For IPSVS patients, an increased shunt ratio may induce complications. As for this patient, the brain had adapted to the small amount of toxic blood ammonia brought by the intrahepatic shunt at the beginning. IPSVS was asymptomatic before medical treatment. Then our patient received esophageal varices ligation and antiviral treatment. According to previous studies, entecavir antiviral therapy reduced liver stiffness in patients with chronic hepatitis B[7,8]. Meanwhile, the esophageal varices ligation could only treat gastrointestinal hemorrhage but not relieve portal hypertension. In consideration of the decreased liver stiffness, the portal hypertension expanded the shunt channel leading to the significant increased shunt ratio. Then increased intrahepatic shunt relieved the portal hypertension. However, the significantly increased shunt flow broke the brain’s tolerance to toxic insult, leading to the elevated risk of complications such as hepatic encephalopathy. Moreover, constipation provided the toxic blood ammonia and eventually precipitated hepatic encephalopathy. Therefore, portal hypertension and reduction of liver stiffness were the reasons of aggravated IPSVS and hepatic encephalopathy.

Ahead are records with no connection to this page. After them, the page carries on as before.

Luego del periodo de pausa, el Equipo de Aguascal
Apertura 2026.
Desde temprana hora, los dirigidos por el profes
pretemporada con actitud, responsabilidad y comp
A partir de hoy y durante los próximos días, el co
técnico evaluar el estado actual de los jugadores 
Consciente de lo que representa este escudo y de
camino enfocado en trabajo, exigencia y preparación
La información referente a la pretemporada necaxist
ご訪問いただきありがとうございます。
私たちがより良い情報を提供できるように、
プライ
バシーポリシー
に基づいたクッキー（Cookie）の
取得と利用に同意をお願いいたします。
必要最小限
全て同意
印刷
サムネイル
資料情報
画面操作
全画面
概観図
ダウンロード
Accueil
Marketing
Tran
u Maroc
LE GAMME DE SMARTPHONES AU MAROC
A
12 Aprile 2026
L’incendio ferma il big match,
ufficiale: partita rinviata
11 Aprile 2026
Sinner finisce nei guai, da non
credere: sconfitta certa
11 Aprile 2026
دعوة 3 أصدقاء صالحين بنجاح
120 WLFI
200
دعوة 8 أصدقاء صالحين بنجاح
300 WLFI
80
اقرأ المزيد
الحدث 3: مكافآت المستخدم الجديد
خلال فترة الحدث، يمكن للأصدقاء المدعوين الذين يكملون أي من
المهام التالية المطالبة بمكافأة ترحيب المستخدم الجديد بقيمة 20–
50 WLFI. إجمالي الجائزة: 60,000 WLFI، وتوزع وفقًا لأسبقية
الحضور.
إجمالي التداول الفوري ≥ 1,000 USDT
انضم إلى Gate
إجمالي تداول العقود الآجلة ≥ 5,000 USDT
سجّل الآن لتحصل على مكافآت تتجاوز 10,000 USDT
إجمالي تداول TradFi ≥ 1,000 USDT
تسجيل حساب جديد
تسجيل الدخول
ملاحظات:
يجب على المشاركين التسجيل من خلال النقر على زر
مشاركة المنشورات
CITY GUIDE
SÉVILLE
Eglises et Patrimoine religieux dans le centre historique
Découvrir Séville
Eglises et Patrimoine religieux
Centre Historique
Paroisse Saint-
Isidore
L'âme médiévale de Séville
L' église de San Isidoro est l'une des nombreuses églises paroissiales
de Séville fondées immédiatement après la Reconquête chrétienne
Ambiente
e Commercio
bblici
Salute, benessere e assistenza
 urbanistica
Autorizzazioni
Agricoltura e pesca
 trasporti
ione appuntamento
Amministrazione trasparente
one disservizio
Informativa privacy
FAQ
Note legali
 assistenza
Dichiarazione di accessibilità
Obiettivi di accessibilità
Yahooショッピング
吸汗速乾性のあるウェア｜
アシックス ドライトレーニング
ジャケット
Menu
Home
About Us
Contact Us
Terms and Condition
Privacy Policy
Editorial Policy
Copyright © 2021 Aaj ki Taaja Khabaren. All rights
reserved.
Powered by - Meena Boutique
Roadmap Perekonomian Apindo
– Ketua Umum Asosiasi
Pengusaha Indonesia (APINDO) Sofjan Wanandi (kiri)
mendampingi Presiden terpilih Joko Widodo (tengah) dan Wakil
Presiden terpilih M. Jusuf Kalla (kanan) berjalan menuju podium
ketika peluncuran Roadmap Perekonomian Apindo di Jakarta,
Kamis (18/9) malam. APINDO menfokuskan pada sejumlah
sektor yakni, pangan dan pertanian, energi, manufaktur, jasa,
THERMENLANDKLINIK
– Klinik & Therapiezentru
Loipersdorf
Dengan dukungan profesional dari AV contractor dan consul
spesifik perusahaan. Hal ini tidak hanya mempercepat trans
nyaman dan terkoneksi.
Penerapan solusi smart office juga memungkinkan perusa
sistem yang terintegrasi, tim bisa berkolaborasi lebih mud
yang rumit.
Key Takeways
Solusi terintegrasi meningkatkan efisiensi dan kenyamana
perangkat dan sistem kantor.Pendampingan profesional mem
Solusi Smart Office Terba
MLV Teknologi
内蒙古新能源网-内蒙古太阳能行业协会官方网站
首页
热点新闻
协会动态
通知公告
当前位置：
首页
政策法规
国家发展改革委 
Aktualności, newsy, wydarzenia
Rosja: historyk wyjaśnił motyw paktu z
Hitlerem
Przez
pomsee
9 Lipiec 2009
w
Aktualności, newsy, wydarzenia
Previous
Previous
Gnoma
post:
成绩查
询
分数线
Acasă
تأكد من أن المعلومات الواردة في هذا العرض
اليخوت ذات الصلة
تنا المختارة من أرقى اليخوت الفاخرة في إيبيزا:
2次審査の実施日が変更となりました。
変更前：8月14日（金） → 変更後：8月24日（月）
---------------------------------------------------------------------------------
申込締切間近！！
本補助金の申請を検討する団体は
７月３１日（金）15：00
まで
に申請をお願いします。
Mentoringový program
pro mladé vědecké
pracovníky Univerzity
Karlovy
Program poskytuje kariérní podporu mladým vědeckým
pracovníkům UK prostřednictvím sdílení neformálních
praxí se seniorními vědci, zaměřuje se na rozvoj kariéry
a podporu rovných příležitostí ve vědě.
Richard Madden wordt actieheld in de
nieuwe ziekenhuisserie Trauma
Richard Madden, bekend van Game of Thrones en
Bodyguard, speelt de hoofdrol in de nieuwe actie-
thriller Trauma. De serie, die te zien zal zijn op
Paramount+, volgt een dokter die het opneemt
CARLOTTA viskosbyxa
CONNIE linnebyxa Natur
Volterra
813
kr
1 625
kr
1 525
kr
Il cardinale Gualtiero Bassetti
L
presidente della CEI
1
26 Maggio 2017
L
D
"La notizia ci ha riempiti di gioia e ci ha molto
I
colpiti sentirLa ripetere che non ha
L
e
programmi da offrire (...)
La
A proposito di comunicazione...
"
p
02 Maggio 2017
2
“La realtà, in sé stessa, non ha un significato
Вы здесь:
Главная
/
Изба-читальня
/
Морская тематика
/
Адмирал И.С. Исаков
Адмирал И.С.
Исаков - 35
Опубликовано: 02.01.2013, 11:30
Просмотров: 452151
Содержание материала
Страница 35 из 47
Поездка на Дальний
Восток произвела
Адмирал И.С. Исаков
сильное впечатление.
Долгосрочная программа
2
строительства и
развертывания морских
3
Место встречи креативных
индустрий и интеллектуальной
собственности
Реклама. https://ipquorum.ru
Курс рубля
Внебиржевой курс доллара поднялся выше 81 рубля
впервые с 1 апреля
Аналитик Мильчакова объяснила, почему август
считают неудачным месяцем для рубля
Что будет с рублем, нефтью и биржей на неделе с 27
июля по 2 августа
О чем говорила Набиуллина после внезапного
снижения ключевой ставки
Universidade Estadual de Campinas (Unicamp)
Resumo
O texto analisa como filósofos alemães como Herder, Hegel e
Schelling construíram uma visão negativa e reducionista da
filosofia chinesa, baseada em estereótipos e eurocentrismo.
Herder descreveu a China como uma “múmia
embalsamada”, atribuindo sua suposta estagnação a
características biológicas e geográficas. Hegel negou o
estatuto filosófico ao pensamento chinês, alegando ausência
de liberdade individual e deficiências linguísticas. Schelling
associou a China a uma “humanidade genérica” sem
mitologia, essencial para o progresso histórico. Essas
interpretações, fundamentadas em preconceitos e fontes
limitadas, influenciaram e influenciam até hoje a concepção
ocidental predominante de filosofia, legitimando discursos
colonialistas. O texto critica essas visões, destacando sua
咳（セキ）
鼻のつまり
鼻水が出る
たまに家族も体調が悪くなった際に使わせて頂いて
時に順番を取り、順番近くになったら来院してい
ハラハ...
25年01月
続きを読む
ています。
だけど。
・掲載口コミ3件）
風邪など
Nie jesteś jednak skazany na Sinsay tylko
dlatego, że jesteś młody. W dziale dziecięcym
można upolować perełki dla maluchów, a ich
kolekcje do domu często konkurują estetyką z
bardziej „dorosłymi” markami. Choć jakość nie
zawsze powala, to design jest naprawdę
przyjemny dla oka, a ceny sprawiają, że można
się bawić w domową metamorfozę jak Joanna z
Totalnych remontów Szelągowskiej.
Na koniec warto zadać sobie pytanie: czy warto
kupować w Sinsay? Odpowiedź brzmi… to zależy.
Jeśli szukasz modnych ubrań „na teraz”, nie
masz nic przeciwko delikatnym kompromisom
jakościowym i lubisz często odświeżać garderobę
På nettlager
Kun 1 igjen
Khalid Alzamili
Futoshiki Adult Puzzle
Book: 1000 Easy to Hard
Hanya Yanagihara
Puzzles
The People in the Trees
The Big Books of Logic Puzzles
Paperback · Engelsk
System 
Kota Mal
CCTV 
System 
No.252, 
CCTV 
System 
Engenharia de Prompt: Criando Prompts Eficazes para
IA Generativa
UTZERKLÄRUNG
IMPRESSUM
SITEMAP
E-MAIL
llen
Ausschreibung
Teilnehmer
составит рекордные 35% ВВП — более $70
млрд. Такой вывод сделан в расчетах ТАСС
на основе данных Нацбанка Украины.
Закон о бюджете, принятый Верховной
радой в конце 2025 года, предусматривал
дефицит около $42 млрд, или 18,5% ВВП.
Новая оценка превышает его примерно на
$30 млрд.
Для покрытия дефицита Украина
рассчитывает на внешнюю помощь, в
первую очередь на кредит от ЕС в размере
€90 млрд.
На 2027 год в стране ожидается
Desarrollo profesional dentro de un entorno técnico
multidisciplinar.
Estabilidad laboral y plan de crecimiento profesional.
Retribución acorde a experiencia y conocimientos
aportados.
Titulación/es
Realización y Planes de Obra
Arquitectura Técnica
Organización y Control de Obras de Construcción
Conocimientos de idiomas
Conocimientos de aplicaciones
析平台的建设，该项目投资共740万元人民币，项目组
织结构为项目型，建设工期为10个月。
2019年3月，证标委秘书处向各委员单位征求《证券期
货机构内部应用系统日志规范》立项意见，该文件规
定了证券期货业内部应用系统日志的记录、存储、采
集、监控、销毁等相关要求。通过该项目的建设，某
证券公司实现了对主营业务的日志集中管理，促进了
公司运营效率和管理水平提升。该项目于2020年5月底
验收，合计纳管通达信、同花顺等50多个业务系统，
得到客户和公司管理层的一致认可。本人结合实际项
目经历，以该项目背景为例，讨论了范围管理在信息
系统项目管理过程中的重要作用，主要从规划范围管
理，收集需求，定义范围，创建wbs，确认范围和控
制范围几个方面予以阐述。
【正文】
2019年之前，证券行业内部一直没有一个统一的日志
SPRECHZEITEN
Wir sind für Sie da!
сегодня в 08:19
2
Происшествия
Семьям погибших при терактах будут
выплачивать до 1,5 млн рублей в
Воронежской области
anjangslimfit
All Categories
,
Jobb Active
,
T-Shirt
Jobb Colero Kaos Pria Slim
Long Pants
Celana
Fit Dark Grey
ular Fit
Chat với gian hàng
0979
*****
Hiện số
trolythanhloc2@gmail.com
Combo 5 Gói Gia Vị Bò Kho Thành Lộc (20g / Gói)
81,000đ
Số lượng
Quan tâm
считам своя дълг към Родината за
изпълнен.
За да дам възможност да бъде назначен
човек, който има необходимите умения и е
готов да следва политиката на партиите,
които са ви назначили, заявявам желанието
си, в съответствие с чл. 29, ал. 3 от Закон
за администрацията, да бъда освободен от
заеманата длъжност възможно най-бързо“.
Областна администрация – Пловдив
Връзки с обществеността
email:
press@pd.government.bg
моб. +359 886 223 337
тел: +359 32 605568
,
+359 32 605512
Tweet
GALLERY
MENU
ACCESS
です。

It is believed that radiological or surgical therapies, such as occlusion, reverse symptoms and prevent long-term complications. Radiologic interventions are preferred therapies for IPSVS, and surgery is reserved for patients who are not suitable for radiologic intervention therapy or require liver transplantation. The endovascular treatment is recommended for patients presenting with symptomatic IPSVS[10,11]. However, for patients with severe portal hypertension, occlusion may lead to an increased risk of esophageal varices and hemorrhage. Considering that our patient had portal hypertension and the history of esophageal varices hemorrhage, symptomatic treatment for hepatic encephalopathy was the optimal therapy for him.
In conclusion, hemodynamic changes may exacerbate intrahepatic portosystemic shunt and make it more complicated. Portal hypertension can increase shunt flow and break the brain’s tolerance to toxic substances, leading to complications such as hepatic encephalopathy. For patients with liver cirrhosis and IPSVS, continuous monitoring of intrahepatic shunt is necessary for the prevention of hepatic encephalopathy and other complications. Surgical or radiological occlusions, while effective for IPSVS, may pose challenges to management of portal hypertension. The risk of portal hypertension and hemorrhage should be fully considered before occlusion, especially for patients with severe portal hypertension.